> **Try it**
Among the entries below, find every line that has "each" and pull it out.

> **Excerpted records**
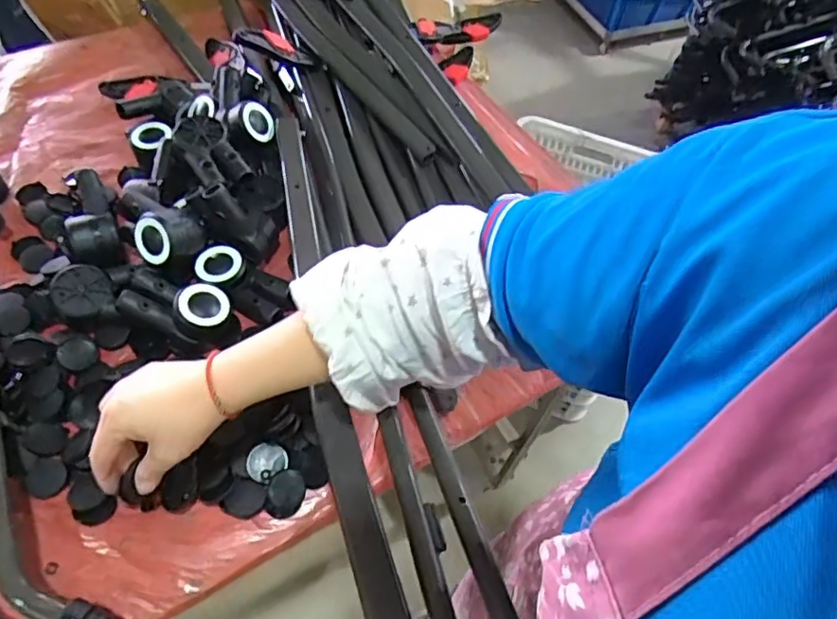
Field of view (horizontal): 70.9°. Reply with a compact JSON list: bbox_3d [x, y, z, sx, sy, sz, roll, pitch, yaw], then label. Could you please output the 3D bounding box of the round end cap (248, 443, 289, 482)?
[{"bbox_3d":[-0.140,0.142,0.545,0.034,0.011,0.033,2,56,-3],"label":"round end cap"}]

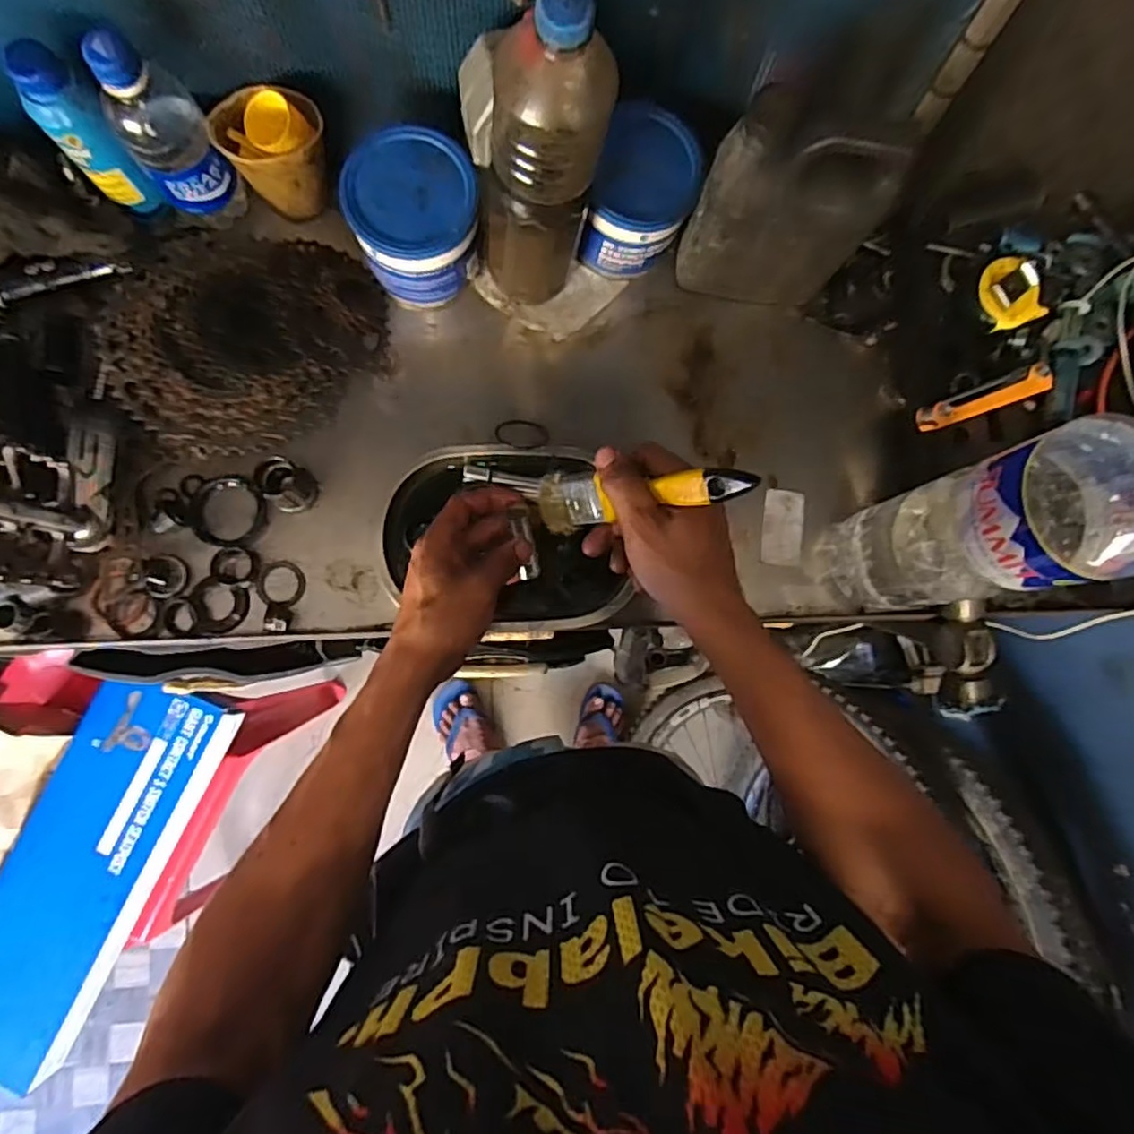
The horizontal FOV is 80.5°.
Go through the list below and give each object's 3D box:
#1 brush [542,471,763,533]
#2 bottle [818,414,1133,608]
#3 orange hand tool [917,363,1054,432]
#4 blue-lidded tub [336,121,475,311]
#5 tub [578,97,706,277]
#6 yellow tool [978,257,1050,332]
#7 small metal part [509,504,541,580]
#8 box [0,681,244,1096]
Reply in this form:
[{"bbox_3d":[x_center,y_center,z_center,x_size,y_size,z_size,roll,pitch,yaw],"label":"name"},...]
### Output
[{"bbox_3d":[0.047,-0.049,0.445,0.165,0.023,0.037,-3,81,41],"label":"brush"},{"bbox_3d":[0.278,-0.023,0.446,0.086,0.308,0.089,-12,84,-5],"label":"bottle"},{"bbox_3d":[0.345,-0.139,0.552,0.112,0.019,0.024,-21,85,-6],"label":"orange hand tool"},{"bbox_3d":[-0.123,-0.281,0.560,0.099,0.103,0.102,0,83,-4],"label":"blue-lidded tub"},{"bbox_3d":[0.064,-0.309,0.572,0.080,0.089,0.096,20,82,-1],"label":"tub"},{"bbox_3d":[0.372,-0.230,0.561,0.048,0.017,0.054,-18,85,-6],"label":"yellow tool"},{"bbox_3d":[-0.032,-0.015,0.523,0.017,0.015,0.058,-9,128,-5],"label":"small metal part"},{"bbox_3d":[-0.628,0.393,0.870,0.187,0.042,0.500,23,82,-1],"label":"box"}]

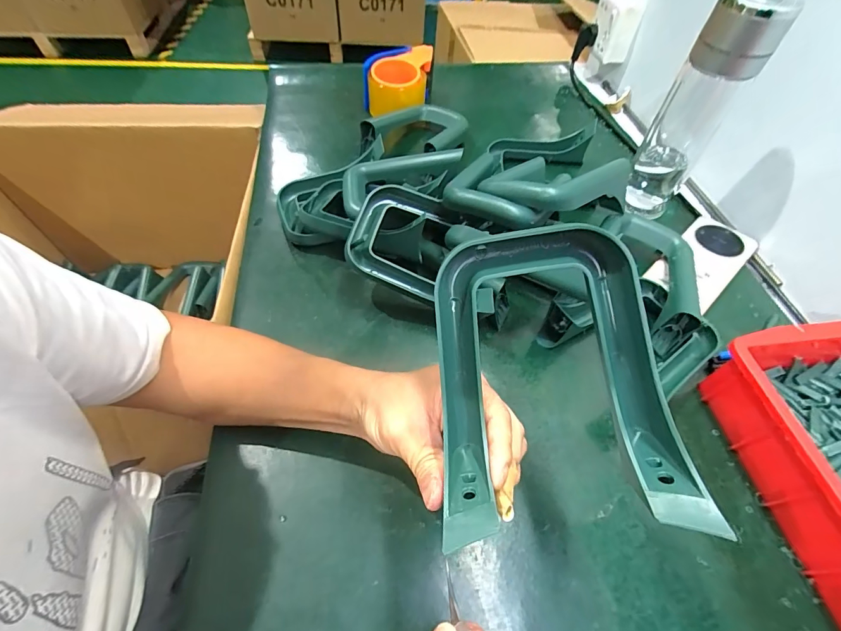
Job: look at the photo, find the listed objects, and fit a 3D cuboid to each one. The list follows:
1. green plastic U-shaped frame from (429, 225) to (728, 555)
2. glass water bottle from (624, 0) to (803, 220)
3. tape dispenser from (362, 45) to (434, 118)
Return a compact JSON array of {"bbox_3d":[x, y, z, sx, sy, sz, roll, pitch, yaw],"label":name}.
[{"bbox_3d":[0.073,0.028,0.208,0.130,0.066,0.160,-4,91,6],"label":"green plastic U-shaped frame"},{"bbox_3d":[0.315,-0.234,0.447,0.068,0.221,0.066,27,58,17],"label":"glass water bottle"},{"bbox_3d":[-0.038,-0.392,0.655,0.116,0.075,0.106,-1,55,-3],"label":"tape dispenser"}]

> **Exercise result**
Go through the list below and give each object's 3D box:
Job: look at the photo, find the listed objects, and fit a 3D cuboid to each one. The list follows:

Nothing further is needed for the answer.